Woman used criminal force on maid despite knowing she was abused by former employer

Pooh Yee Peng (pictured) pleaded guilty to one count of criminal force on Ms Ma Khaing and was fined $2,000. ST PHOTO: KELVIN CHNG

SINGAPORE - A university administrative assistant knew that her domestic helper had been physically abused by a former employer.

Despite this, Pooh Yee Peng ill-treated Ms Ma Khaing, 32, and shoved the Myanmar national's face three times on May 8 last year.

Three days later, she used a chopstick to tap the maid's knee and head.

The 47-year-old Singaporean pleaded guilty on Friday (Nov 26) to one count of criminal force on Ms Ma Khaing and was fined $2,000.

A second charge of using criminal force on the maid was considered during sentencing.

Court documents did not disclose details about the maid's earlier case of abuse.

Ms Ma Khaing started working at Pooh's Edgefield Plains flat in Punggol on April 6 last year. Her duties included performing household chores, cooking and taking care of Pooh's seven-year-old son.

In the evening of May 8 last year, Pooh berated Ms Ma Khaing in the kitchen as she was not satisfied with the latter's work.

The maid started crying and wiped her face with her bath towel, which was draped over her shoulder.

At around 9.30pm, Pooh shoved Ms Ma Khaing's face, causing her to take a step backwards.

Deputy Public Prosecutor Sarah Siaw said: "About 12 seconds later, the accused person reached out to grab (a) paper napkin out of the victim's hands and used it to push the victim's face a second time. The victim's head moved back from the force of the push.

"About three seconds later, the accused person again reached out, grabbed hold of the victim's bath towel, and used it to push the victim's face a third time. The victim's head moved back from the force of the push."

The court heard that Pooh continued berating Ms Ma Khaing and also repeatedly waved her fingers right in front of the victim's face to make sure that she was listening to her.

She finally left the kitchen at around 9.45pm and Ms Ma Khaing continued weeping while doing the dishes.

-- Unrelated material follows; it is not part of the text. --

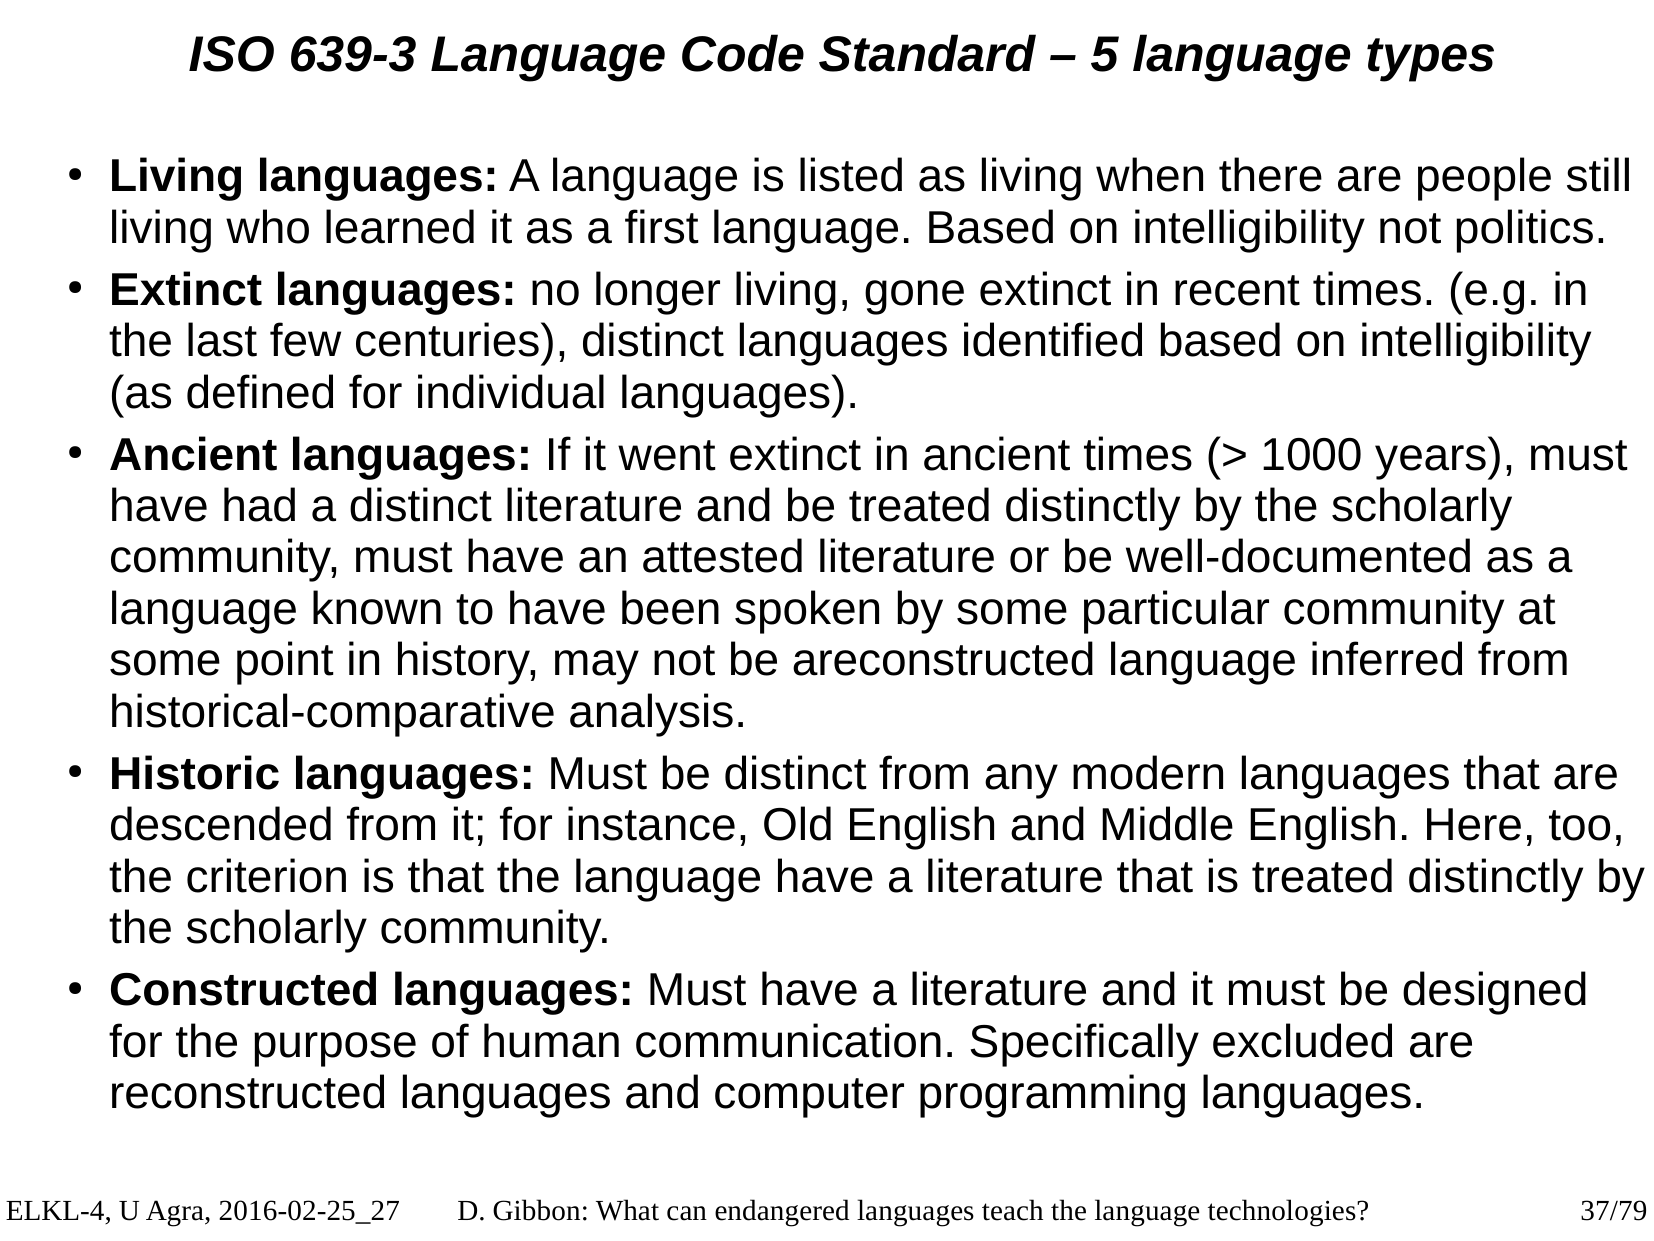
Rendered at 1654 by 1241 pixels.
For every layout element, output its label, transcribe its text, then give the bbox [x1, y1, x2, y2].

Three days later, Pooh again became upset with Ms Ma Khaing over some household matters.

She was sitting at the dining table when she asked the maid to come over. Ms Ma Khaing then sat on the floor nearby, and Pooh used a chopstick to tap the maid's knee and head.

DPP Siaw said Ms Ma Khaing, who did not suffer any visible injuries, felt distressed after these two incidents.

On May 12 last year, she contacted a relative, who was also working as a maid in Singapore, and told the woman about her ordeal.

The relative alerted her own employer who called the police.

Ms Ma Khaing stopped working at Pooh's flat soon after and another employer hired her in June last year.

On Friday, defence lawyer Tania Chin told the court that her client had acted out of character when she committed the offences.

Ms Chin also said Pooh was "generally a warm, kind and supportive employer".

For using criminal force on a maid, an offender can be jailed for up to six months and fined up to $3,000.